Speed isn’t always my strength (sometimes it really is, but not often during processes), so I also set myself a casual sharing for the Friday afternoon.
Besides the fact that I think about food for a large percentage of the day, I’m still not entirely sure why I landed on lentils. They feel soft and make satisfying noises.
I had got my hands on 6 varieties so the colours were striking and there was variation in texture, shape and size.
Not having too much of an idea before entering the studio is not something I have the chance to do very often. I tend to spend time thinking and researching beforehand, but not this time. It is difficult to find the line between feeling that you have a playful explorative attitude to research, and feeling like you’ve spent the week on your own faffing around with lentils.
The green lentils are the biggest, flattest and incredibly soft. Almost velvety.
The other green ones are deep in colour, rich and marbled. They look like tiny galaxies.
By the end of day one I wanted it to be in the round, with another performer and improvised…
By the end of day two I still wanted it to be in the round, with the audience having the chance at some point to feel the lentils…
By the end of day three I had decided it was a durational duet; probably for a gallery space, the movement material will probably not be set, it will be in the round and the audience have the chance to feel the lentils. At least it still involves lentils.

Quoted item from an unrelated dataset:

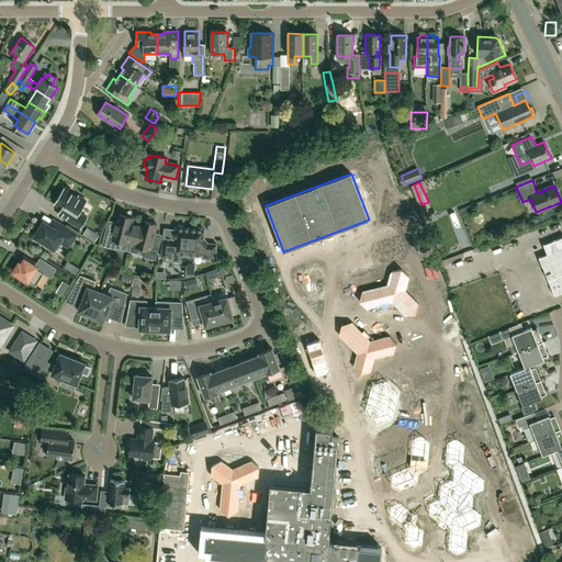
[(502,184),(485,191),(489,198),(504,191),(502,184)]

Am I making a dance about lentils? And why would I do that? And if not, is it purely aesthetic? And if so, is the dancing really necessary?
How the material relates to dancing is a present question.
The lentils themselves are enough, but there is some benefit to disturbing them. They are very beautiful – for the first time I am interested in the beauty of it. Using the lentils, you can very quickly shape something beautiful, this kind of instant gratification feels rare.
This cannot be performed on a black floor – because the black lentils are like beads, it would be impossible to find them again and you’d miss witnessing how they vibrate.
The speckled brown ones also vibrate and spin very quickly.
The impermanence that I seem to long for is there, because you can scoop them up and start again.
How do you know when to stop? When, through continuing, are you actually making it worse?
Two distinct ways to handle the lentils have become apparent. One way disperses them, it spreads them out or shapes them almost flamboyantly. The other is also a way of shaping them, but it feels more humble - the aim is to collect them, bringing them back to somewhere more neutral.
I think it would be more interesting if these actions happened simultaneously.
The red lentils are your average Joe, the yellow ones are similar but slightly larger. They are both split, flat and slide satisfyingly.